---------- Reading text ----------

Review – Star Ocean The Second Story R


There’s a long-standing saga that fans love out of nostalgia. Let’s go back to 1998, when the Star Ocean saga turned a corner, with a determination to change the world of JRPGs. And it’s perhaps thanks to him that we’ve seen such an evolution in the saga and in other games in the genre. Let’s see if the passage of time has done this remaster any good, as it resembles its predecessor with the addition of modern techniques.

2D, but mixed with 3D…

As an old-fashioned JRPG, the beginning of the adventure is slow. And that’s exactly what’s needed to understand the depth of the gameplay. Controlling 4 characters with a huge number of possibilities and effects on all sides quickly becomes chaotic. So it’s a good idea to take your time and learn to master all your character’s evolving talents. You’ll never see the time go by.

Just mastering breakage and chain effects alone will take you a long time to learn how to squeeze as much life out of your enemies as possible. One word: optimization. Add to this the addition of an assault formation that wasn’t there in the base game, and you’ve got enough to become a weapon of war against your enemies. Without spoiler, you’ll be pleased to see some familiar faces…

A more open game than in the past.

---------- Listed entries ----------

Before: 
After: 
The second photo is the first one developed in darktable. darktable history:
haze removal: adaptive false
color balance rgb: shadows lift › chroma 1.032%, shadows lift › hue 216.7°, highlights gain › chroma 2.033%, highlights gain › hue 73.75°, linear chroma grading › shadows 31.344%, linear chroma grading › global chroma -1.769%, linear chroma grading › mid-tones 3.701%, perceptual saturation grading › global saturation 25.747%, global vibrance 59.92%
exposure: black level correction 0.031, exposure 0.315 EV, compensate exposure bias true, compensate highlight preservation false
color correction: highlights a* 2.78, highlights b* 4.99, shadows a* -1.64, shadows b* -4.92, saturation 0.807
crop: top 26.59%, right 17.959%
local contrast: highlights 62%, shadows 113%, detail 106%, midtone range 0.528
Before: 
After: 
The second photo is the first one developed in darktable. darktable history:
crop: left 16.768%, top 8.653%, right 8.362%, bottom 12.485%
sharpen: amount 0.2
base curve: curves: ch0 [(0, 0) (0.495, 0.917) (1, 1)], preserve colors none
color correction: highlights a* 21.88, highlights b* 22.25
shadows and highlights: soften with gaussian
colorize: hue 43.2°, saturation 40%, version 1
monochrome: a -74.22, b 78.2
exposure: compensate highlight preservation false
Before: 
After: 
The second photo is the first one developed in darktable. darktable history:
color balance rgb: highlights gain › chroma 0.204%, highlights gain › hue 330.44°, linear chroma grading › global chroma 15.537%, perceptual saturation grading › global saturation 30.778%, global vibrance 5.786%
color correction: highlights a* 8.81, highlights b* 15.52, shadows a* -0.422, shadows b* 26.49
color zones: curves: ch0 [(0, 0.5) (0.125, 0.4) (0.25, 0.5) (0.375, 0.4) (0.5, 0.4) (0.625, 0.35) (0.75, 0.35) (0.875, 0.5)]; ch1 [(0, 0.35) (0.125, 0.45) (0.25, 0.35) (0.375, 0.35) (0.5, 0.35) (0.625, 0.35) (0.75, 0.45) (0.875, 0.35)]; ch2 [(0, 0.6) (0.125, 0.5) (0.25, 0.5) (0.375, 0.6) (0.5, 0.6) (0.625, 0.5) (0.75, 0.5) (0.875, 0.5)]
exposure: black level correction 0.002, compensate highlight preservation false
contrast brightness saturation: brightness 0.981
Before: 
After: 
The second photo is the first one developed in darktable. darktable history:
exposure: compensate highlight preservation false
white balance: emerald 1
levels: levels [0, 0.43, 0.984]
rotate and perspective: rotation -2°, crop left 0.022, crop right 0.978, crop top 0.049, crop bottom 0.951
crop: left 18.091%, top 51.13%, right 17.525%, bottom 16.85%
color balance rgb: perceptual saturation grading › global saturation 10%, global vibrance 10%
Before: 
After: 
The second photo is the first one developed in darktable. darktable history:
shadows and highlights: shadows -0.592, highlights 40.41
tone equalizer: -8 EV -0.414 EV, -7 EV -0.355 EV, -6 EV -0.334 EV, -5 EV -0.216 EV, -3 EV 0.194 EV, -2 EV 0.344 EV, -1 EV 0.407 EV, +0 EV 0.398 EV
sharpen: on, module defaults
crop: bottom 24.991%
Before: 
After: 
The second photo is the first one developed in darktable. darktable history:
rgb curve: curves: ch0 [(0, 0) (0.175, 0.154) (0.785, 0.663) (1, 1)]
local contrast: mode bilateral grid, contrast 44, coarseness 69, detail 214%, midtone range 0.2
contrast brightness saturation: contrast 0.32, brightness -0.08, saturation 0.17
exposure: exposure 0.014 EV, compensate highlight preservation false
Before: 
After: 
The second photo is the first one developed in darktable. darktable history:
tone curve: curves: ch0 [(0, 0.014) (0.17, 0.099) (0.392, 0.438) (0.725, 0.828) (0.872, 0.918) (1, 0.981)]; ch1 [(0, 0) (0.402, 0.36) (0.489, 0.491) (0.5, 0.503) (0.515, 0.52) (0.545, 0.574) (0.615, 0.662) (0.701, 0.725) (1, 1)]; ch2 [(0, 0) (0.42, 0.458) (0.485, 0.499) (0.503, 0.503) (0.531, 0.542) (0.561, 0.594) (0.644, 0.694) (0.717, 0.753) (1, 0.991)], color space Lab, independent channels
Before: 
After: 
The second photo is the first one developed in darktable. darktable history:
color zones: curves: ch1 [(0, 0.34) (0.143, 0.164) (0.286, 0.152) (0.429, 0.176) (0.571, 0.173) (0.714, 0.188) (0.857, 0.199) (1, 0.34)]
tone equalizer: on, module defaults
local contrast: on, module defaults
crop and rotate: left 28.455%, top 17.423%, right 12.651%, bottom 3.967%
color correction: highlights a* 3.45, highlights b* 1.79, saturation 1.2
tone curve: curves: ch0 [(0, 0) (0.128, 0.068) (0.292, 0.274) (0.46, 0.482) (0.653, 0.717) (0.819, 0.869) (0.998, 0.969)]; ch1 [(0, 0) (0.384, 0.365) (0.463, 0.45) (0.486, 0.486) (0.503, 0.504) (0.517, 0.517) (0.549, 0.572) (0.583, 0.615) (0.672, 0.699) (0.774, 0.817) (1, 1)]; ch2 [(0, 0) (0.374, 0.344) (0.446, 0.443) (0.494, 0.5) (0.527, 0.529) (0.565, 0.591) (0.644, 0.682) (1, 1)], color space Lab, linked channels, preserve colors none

----------

Required action:
Copy the part of the Star Ocean review starting with "2D, but mixed" and going on through "time go by.", word for word. You won't need the entries for this.

Solution to this exercise:
2D, but mixed with 3D…

As an old-fashioned JRPG, the beginning of the adventure is slow. And that’s exactly what’s needed to understand the depth of the gameplay. Controlling 4 characters with a huge number of possibilities and effects on all sides quickly becomes chaotic. So it’s a good idea to take your time and learn to master all your character’s evolving talents. You’ll never see the time go by.